28. Thirdly, you sexually violated the victim and abused the victim who was much younger than you. You therefore seriously violated the victim’s person. The victim will be left with the negative impacts of your sexual violation of her. This may remain with her for the rest of her life, given that there are no facilities in the country to help the victim to overcome her psychological injuries. In accordance with the law I have earlier discussed, I must remind myself that, by reason of the State presenting the lesser charge of incest against you, the penalty you should have received has been considerably reduced already from a possible life imprisonment for a possible case of rape to a short 7 years imprisonment. Nevertheless, that does not necessarily mean that I should automatically impose the prescribed sentence of 7 years for the charge of incest. Instead, I must consider whether there is reason to further reduce the prescribed maximum sentence of 7 years.
29. Finally, you committed the offence in breach of the trust reposed in you as the victim’s uncle. The family unit and its extended relations in our country are considered very important. Therefore, Parliament has made the commission of any offence against close relations very serious. The Courts have followed that through with taking into account even a case of a breach of a defector trust very serious. In your case, the victim was not only your niece but was much younger than you. What you did to her was a serious violation of her right as a person. You broke the sacred trust placed in you as a close relative.

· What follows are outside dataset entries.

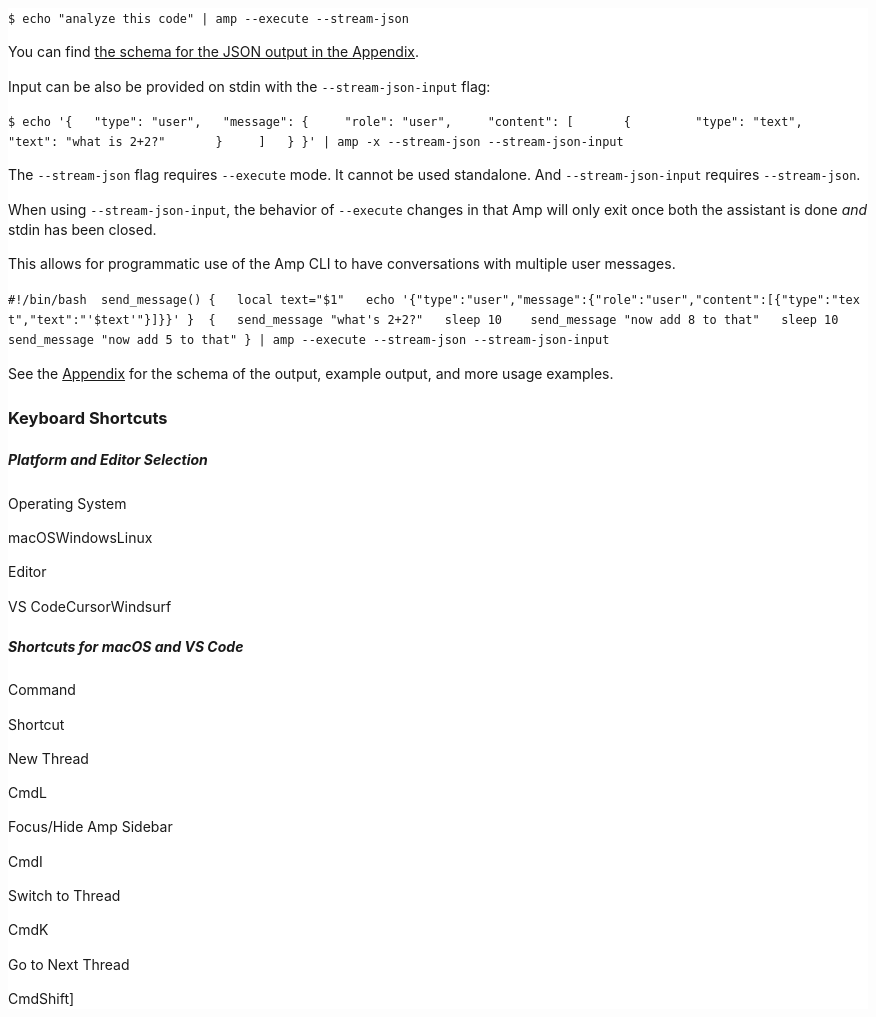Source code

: `$ echo "analyze this code" | amp --execute --stream-json`

You can find [the schema for the JSON output in the Appendix](/manual/appendix?preview#message-schema).

Input can be also be provided on stdin with the `--stream-json-input` flag:

`$ echo '{   "type": "user",   "message": {     "role": "user",     "content": [       {         "type": "text",         "text": "what is 2+2?"       }     ]   } }' | amp -x --stream-json --stream-json-input`

The `--stream-json` flag requires `--execute` mode. It cannot be used standalone. And `--stream-json-input` requires `--stream-json`.

When using `--stream-json-input`, the behavior of `--execute` changes in that Amp will only exit once both the assistant is done _and_ stdin has been closed.

This allows for programmatic use of the Amp CLI to have conversations with multiple user messages.

`#!/bin/bash  send_message() {   local text="$1"   echo '{"type":"user","message":{"role":"user","content":[{"type":"text","text":"'$text'"}]}}' }  {   send_message "what's 2+2?"   sleep 10    send_message "now add 8 to that"   sleep 10    send_message "now add 5 to that" } | amp --execute --stream-json --stream-json-input`

See the [Appendix](/manual/appendix#stream-json-output) for the schema of the output, example output, and more usage examples.

### Keyboard Shortcuts

##### Platform and Editor Selection

Operating System

macOSWindowsLinux

Editor

VS CodeCursorWindsurf

##### Shortcuts for macOS and VS Code

Command

Shortcut

New Thread

CmdL

Focus/Hide Amp Sidebar

CmdI

Switch to Thread

CmdK

Go to Next Thread

CmdShift\]
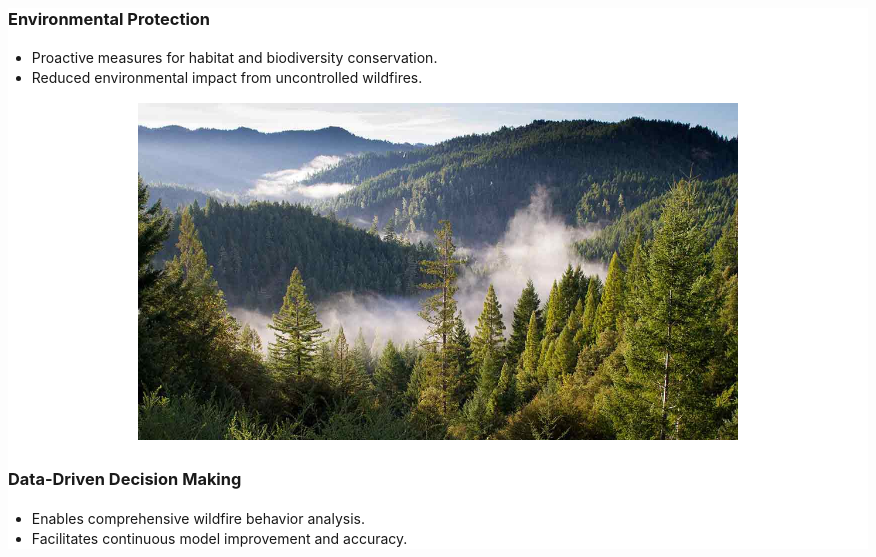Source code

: ### Environmental Protection
- Proactive measures for habitat and biodiversity conservation.
- Reduced environmental impact from uncontrolled wildfires.

<p align="center">
<img src="images/bosque.jpg" alt="Texto Alternativo" width="600"/>
</p>


### Data-Driven Decision Making
- Enables comprehensive wildfire behavior analysis.
- Facilitates continuous model improvement and accuracy.


<p align="center">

30. Weighing the factors both for and against you, I note that the factors in aggravation, namely, you being a mature person with children of your own, committing the offence knowing that it was against the law and wrong for you to do what you did and the breach of trust placed in you as a close blood relative, an uncle, far outweighs those in your mitigation. In fact, I find that the factors in your mitigation are rendered insignificant by these aggravating factors. In the circumstances, I consider a sentence of 6 years is appropriate and I impose that sentence against you. Of that, I order a deduction of the period of six weeks you spent in pre-trial custody. That leaves you with the balance of 5 years, 10 months and 2 weeks yet to serve. I order that you serve that sentence in hard labour either at the Ningerum or Bomana Correction Services. A warrant of commitment in those terms shall issue forthwith.
___________________________
Public Prosecutor: Lawyers for the State
Public Solicitor: Public Solicitor
[1] [1979] PNGLR 300.
[2] [1970] SASR 374 at 377-378.
[3] [1982] PNGLR 269.
[4] (26/03/97) SC516.
[5] For examples of authorities on point The State v. Tikiria Amos (19/09/05) N2614 and Mitige Neheye v The State; Martin Gawi v The State [1994] PNGLR 71.
[6] See The State v. Joseph Ping (17/12/01) N2169; The State v. Lohori Mau (22/07/03) N2430; The State v. Peter Yawoma (19/01/01) N2032 for examples of authorities on point.
[7] (16/10/01) N2294.
[8] (01/04/04) SC739.
[9] CR N0. 1474 of 2005, a decision delivered in Tabubil on the 9th of this instant.
[10] (Unreported and Unnumbered judgments, 2004).
[11] (21/06/04) N2670.
[12] (13/05/03) N2454.
[13] (03/02/04) N2521.
[14] (12/10/01) N2295.
[15] (19/09/05) N2614.
[16] [1994] PNGLR 71.
[17] See The State v. Raphael Kimba Aki (No.2) (28/03/01) N2082 and The State v. Lucas Yovura (29/04/03) N2366, for examples of cases on point.
[18] See The State v. Enni Mathew & 8 Ors (No 2) (29/10/03) N2563 for example of a case on point.